During the Comprehensive Peace Agreement (CPA) period (June 2004–July 2011), Southern Sudan’s economy experienced enormous growth predicated on widespread international goodwill and an increasing subnational budget based on a growing petroleum industry, coupled with significant financial and development assistance. Upwards of four million Southern Sudanese returned after decades of displacement.

After independence in 2011, and particularly since 2012, when the new Government of South Sudan (GoSS) shut down its oil fields in a fee dispute with Sudan, the economy went into structural collapse. The outbreak of violent ethnically based conflict in December 2013 further deepened this and exacerbated existing regional, gender and class inequalities. It also resulted in the massive expansion of donor funded humanitarian assistance that still struggles to meet the basic nutrition needs of more than half of South Sudan’s population and provides minimal employment opportunities for its youth.

Most young women and men now rely on informal sector trade, agricultural production and market and food service work to earn money to live. But this precarious economic picture means that young people are particularly at risk of voluntary or forced recruitment into government militias, armed opposition groups or the national security sector forces. These options, at best, provide only poverty-level income.  

South Sudan’s youth do not consider livelihood support interventions by international actors to have contributed to any significant and sustainable impact. Instead, they consider the international approach to have predominantly focused on individual entrepreneurship, market engagement and small business support that people are already involved with, but which face the challenging conditions described above.
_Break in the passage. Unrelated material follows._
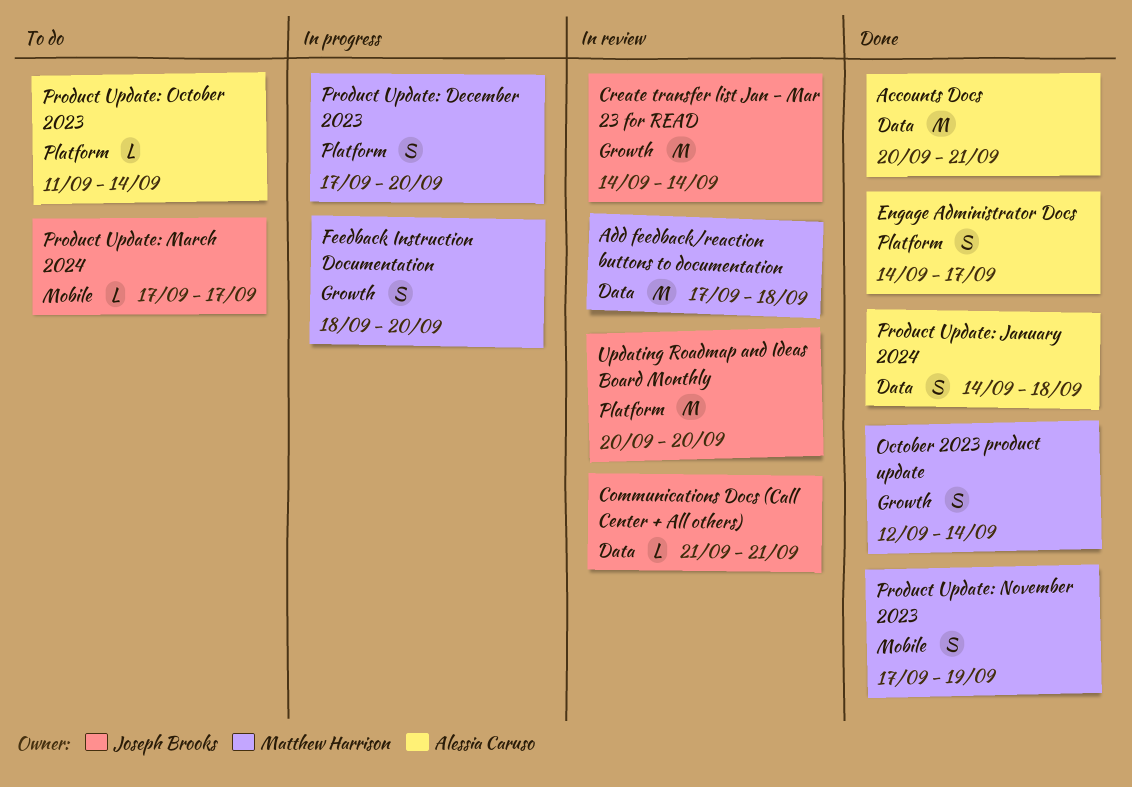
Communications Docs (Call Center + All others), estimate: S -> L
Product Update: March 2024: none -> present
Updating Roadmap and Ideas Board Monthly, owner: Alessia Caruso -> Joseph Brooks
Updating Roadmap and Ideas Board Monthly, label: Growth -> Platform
This research, which was led by a team of young Southern Sudanese who have first-hand experience of these challenges, concludes that there remains an urgent need to better understand how genuinely sustainable livelihood interventions might work, and what international support for nation building and economic recovery might look like. These strategies would need to challenge some of the recurrent, abusive economic relationships, as well as the exclusive and elitist character of international assistance itself.